> [What you need to do] Read through the records below and copy each line that uses the word "stato".

> [Available data]
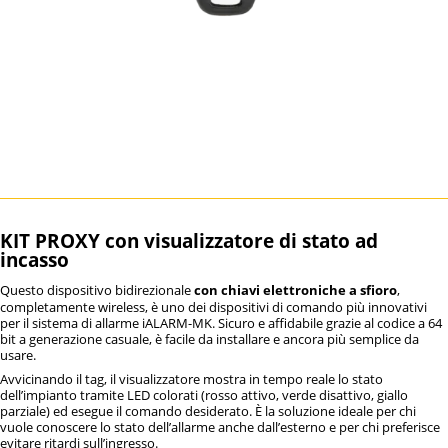
KIT PROXY con visualizzatore di stato ad
incasso
Questo dispositivo bidirezionale
con chiavi elettroniche a sfioro
,
completamente wireless, è uno dei dispositivi di comando più innovativi
per il sistema di allarme iALARM-MK. Sicuro e affidabile grazie al codice a 64
bit a generazione casuale, è facile da installare e ancora più semplice da
usare.
Avvicinando il tag, il visualizzatore mostra in tempo reale lo stato
dell’impianto tramite LED colorati (rosso attivo, verde disattivo, giallo
parziale) ed esegue il comando desiderato. È la soluzione ideale per chi
vuole conoscere lo stato dell’allarme anche dall’esterno e per chi preferisce
evitare ritardi sull’ingresso.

> [Answer]
KIT PROXY con visualizzatore di stato ad
Avvicinando il tag, il visualizzatore mostra in tempo reale lo stato
vuole conoscere lo stato dell’allarme anche dall’esterno e per chi preferisce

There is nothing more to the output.